*** Opening of Exercise materials ***

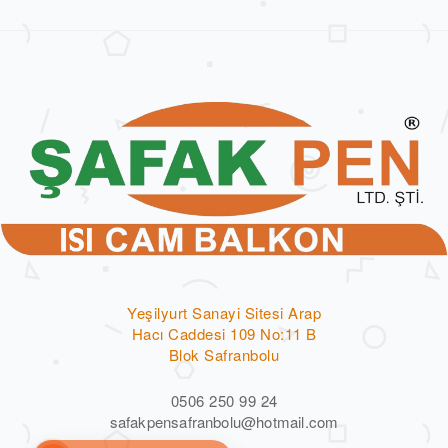
Yeşilyurt Sanayi Sitesi Arap
Hacı Caddesi 109 No:11 B
Blok Safranbolu
0506 250 99 24
safakpensafranbolu@hotmail.com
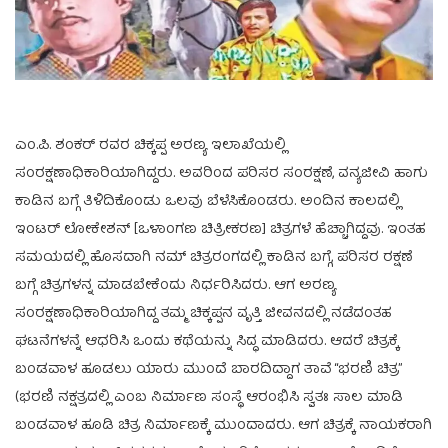
ಎಂ.ಪಿ. ಶಂಕರ್ ರವರ ಚಿಕ್ಕಪ್ಪ ಅರಣ್ಯ ಇಲಾಖೆಯಲ್ಲಿ
ಸಂರಕ್ಷಣಾಧಿಕಾರಿಯಾಗಿದ್ದರು. ಅವರಿಂದ ಪರಿಸರ ಸಂರಕ್ಷಣೆ, ವನ್ಯಜೀವಿ ಹಾಗು
ಕಾಡಿನ ಬಗ್ಗೆ ತಿಳಿದಿಕೊಂಡು ಒಲವು ಬೆಳೆಸಿಕೊಂಡರು. ಅಂದಿನ ಕಾಲದಲ್ಲಿ
ಇಂಟರ್ ಲೋಕೇಶನ್ [ಒಳಾಂಗಣ ಚಿತ್ರೀಕರಣ] ಚಿತ್ರಗಳೆ ಹೆಚ್ಚಾಗಿದ್ದವು. ಇಂತಹ
ಸಮಯದಲ್ಲಿ ಹೊಸದಾಗಿ ನಮ್ ಚಿತ್ರರಂಗದಲ್ಲಿ ಕಾಡಿನ ಬಗ್ಗೆ, ಪರಿಸರ ರಕ್ಷಣೆ
ಬಗ್ಗೆ ಚಿತ್ರಗಳನ್ನ ಮಾಡಬೇಕೆಂದು ನಿರ್ಧರಿಸಿದರು. ಆಗ ಅರಣ್ಯ
ಸಂರಕ್ಷಣಾಧಿಕಾರಿಯಾಗಿದ್ದ ತಮ್ಮ ಚಿಕ್ಕಪ್ಪನ ವೃತ್ತಿ ಜೀವನದಲ್ಲಿ ನಡೆದಂತಹ
ಘಟನೆಗಳನ್ನೆ ಆಧರಿಸಿ ಒಂದು ಕಥೆಯನ್ನು ಸಿದ್ಧ ಮಾಡಿದರು. ಆದರೆ ಚಿತ್ರಕ್ಕೆ
ಬಂಡವಾಳ ಹೂಡಲು ಯಾರು ಮುಂದೆ ಬಾರದಿದ್ದಾಗ ತಾವೆ “ಭರಣಿ ಚಿತ್ರ”
(ಭರಣಿ ನಕ್ಷತ್ರದಲ್ಲಿ ಎಂಬ ನಿರ್ಮಾಣ ಸಂಸ್ಥೆ ಆರಂಭಿಸಿ ಸ್ವತಃ ಸಾಲ ಮಾಡಿ
ಬಂಡವಾಳ ಹೂಡಿ ಚಿತ್ರ ನಿರ್ಮಾಣಕ್ಕೆ ಮುಂದಾದರು. ಆಗ ಚಿತ್ರಕ್ಕೆ ನಾಯಕರಾಗಿ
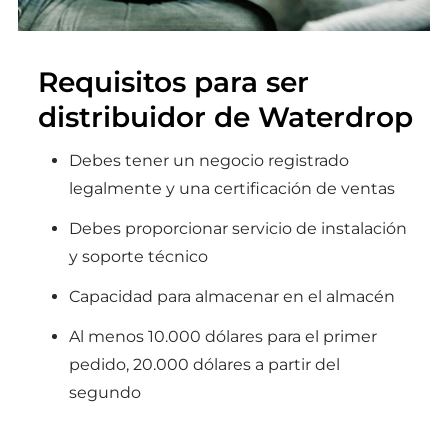
Requisitos para ser
distribuidor de Waterdrop
Debes tener un negocio registrado
legalmente y una certificación de ventas
Debes proporcionar servicio de instalación
y soporte técnico
Capacidad para almacenar en el almacén
Al menos 10.000 dólares para el primer
pedido, 20.000 dólares a partir del
segundo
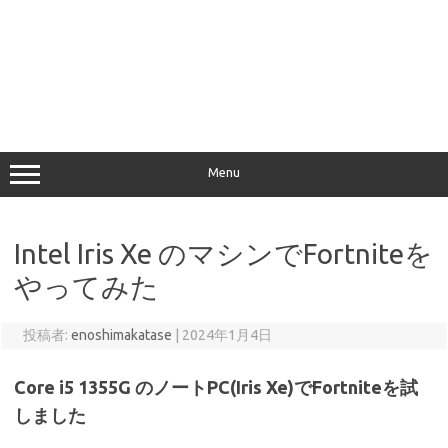
Menu
Intel Iris Xe のマシンでFortniteを
やってみた
投稿者:
enoshimakatase
|
2024年1月4日
Core i5 1355G のノートPC(Iris Xe)でFortniteを試
しました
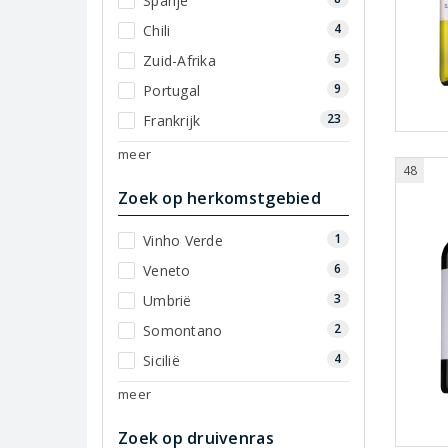
Spanje
4
Chili
5
Zuid-Afrika
9
Portugal
23
Frankrijk
meer
48
Zoek op herkomstgebied
1
Vinho Verde
6
Veneto
3
Umbrië
2
Somontano
4
Sicilië
meer
Zoek op druivenras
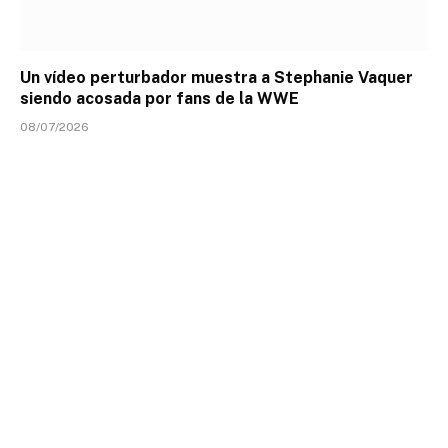
Un vídeo perturbador muestra a Stephanie Vaquer
siendo acosada por fans de la WWE
08/07/2026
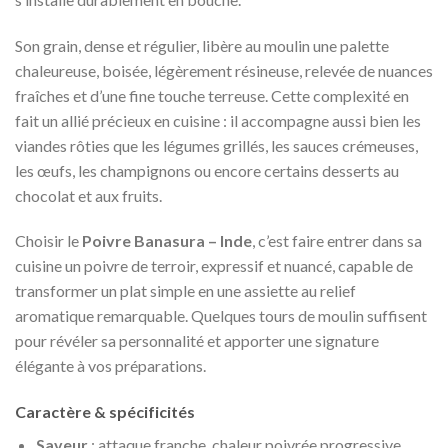
Son grain, dense et régulier, libère au moulin une palette
chaleureuse, boisée, légèrement résineuse, relevée de nuances
fraîches et d’une fine touche terreuse. Cette complexité en
fait un allié précieux en cuisine : il accompagne aussi bien les
viandes rôties que les légumes grillés, les sauces crémeuses,
les œufs, les champignons ou encore certains desserts au
chocolat et aux fruits.
Choisir le
Poivre Banasura – Inde
, c’est faire entrer dans sa
cuisine un poivre de terroir, expressif et nuancé, capable de
transformer un plat simple en une assiette au relief
aromatique remarquable. Quelques tours de moulin suffisent
pour révéler sa personnalité et apporter une signature
élégante à vos préparations.
Caractère & spécificités
Saveur
: attaque franche, chaleur poivrée progressive,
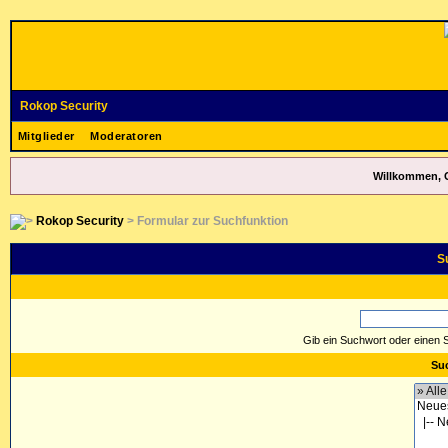
Rokop Security
Mitglieder
Moderatoren
Willkommen, 
Rokop Security
> Formular zur Suchfunktion
S
Gib ein Suchwort oder einen 
Suc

*** Close of Exercise materials ***

Exercise goal:
Which lines in the rows above contain the word "moulin"? List each of them in full.

Written response:
Son grain, dense et régulier, libère au moulin une palette
aromatique remarquable. Quelques tours de moulin suffisent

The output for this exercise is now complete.